Des ruptures vont accélérer le mouvement :
-les conséquences des rafles de Juifs (180 en Aveyron le 26 aout 1942). C’est une décision de Laval. On note des actes de sauvetage isolés mais aussi implication très positive d’Institutions Religieuses.
-la germanophobie qui, après l’occupation du territoire s’exprime par ces gestes d’hostilité (Merle marque publiquement son opposition à Millau)
-le STO, début 1943. –en cas de refus il y a trois solutions, l’embauche à la mine, l’adhésion à la milice (rares), et l’exploitation forestière( charbon de bois indispensable). Une autre solution est la fuite vers l’Espagne, l’AFN, l’Angleterre (35 départs entre mars et juillet 1943).
-repli des chantiers de jeunesse vers les zones loin des côtes. Des désertions alimentent des groupes de réfractaires.
Cette résistance s’appuie sur des points d’ancrage, des petits maquis refuge en mars 43, près de Villefranche, (Brandonnet, BirHakeim) , sur l’Aubrac, et près de Roquefort.

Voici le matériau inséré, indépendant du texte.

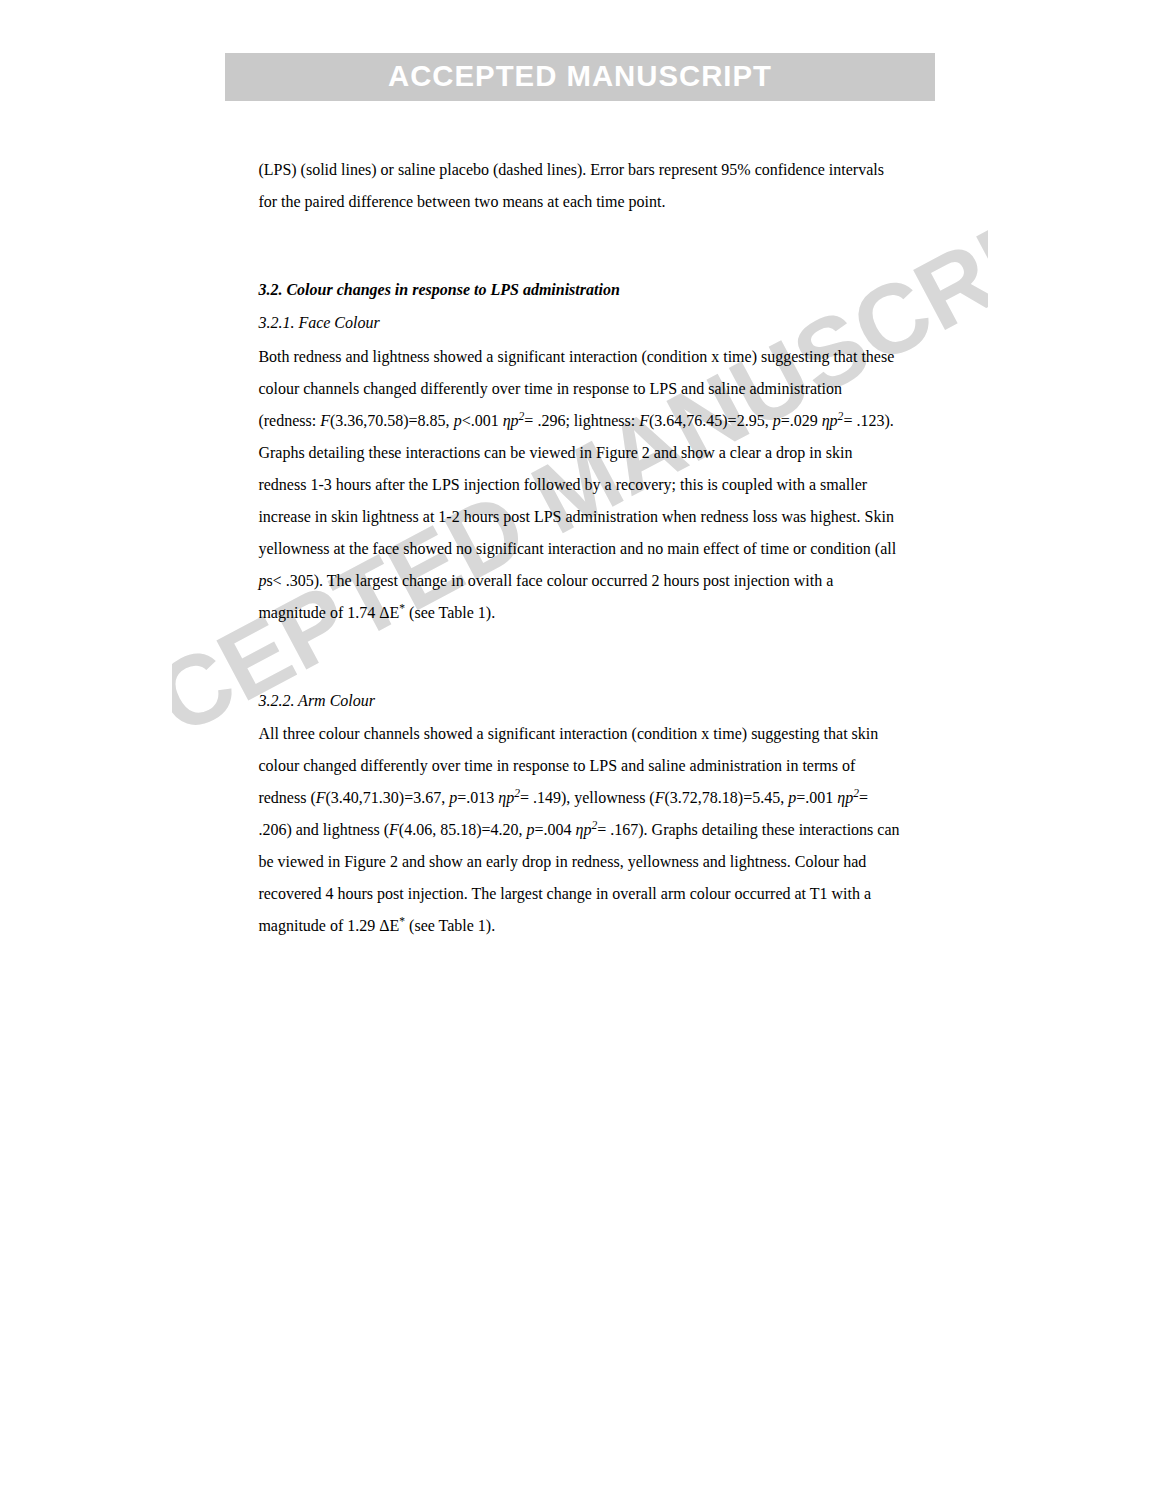ACCEPTED MANUSCRIPT
ACCEPTED MANUSCRIPT
(LPS) (solid lines) or saline placebo (dashed lines). Error bars represent 95% confidence intervals for the paired difference between two means at each time point.
3.2. Colour changes in response to LPS administration
3.2.1. Face Colour
Both redness and lightness showed a significant interaction (condition x time) suggesting that these colour channels changed differently over time in response to LPS and saline administration (redness: F(3.36,70.58)=8.85, p<.001 ηp2= .296; lightness: F(3.64,76.45)=2.95, p=.029 ηp2= .123). Graphs detailing these interactions can be viewed in Figure 2 and show a clear a drop in skin redness 1-3 hours after the LPS injection followed by a recovery; this is coupled with a smaller increase in skin lightness at 1-2 hours post LPS administration when redness loss was highest. Skin yellowness at the face showed no significant interaction and no main effect of time or condition (all ps< .305). The largest change in overall face colour occurred 2 hours post injection with a magnitude of 1.74 ΔE* (see Table 1).
3.2.2. Arm Colour
All three colour channels showed a significant interaction (condition x time) suggesting that skin colour changed differently over time in response to LPS and saline administration in terms of redness (F(3.40,71.30)=3.67, p=.013 ηp2= .149), yellowness (F(3.72,78.18)=5.45, p=.001 ηp2= .206) and lightness (F(4.06, 85.18)=4.20, p=.004 ηp2= .167). Graphs detailing these interactions can be viewed in Figure 2 and show an early drop in redness, yellowness and lightness. Colour had recovered 4 hours post injection. The largest change in overall arm colour occurred at T1 with a magnitude of 1.29 ΔE* (see Table 1).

La vraie Résistance armée s’organise dans le cadre de l’Armée Secrète administrée sur Montpellier (MUR). La résistance communiste s’organise depuis Toulouse (Francs Tireurs Partisans).
Juillet 43 voit l’arrivée du Lieutenant Colonel Journet qui jouera un rôle essentiel dans l’organisation. A noter ici le rôle important à Rignac du Docteur Lachet.
On passe donc de la résistance politique à la résistance armée, actions d’intimidation, élimination de collaborateurs, sabotages. Cela entraîne une vive répression, des arrestations, par la police de Vichy ou la Gestapo de Fildman à Rodez.
A partir de 1944 les maquis refuge deviennent des maquis action.
-maquis Stalingrad à Moyrazès
-maquis Testor à Séverac
-maquis Antoine à Naucelle
-maquis d’Olt (Vittori) dans le Bassin
-maquis Rolland sur l’Aubrac
-maquis Jean Pierre dans l’Espalionnais
-maquis Du Guesclin à Regardet
Ce maquis Du Guesclin est exemplaire à plus d’un titre :
-Implantation à Regardet puis à Miejesole vers Prévinquières. Services implantés de Lunac ( parachutages), à Rieupeyroux (hôpital de campagne) à Rignac. (Le Gach, La Vaysse).
-Soutien actif de la population de Regardet et des environs (familles Issalys, Rivière etc )
-Recrutement massif : quelques dizaines en avril mai 1944, plusieurs centaines fin mai, 500 en juillet, 1487 recensés fin août (avec les structures de soutien).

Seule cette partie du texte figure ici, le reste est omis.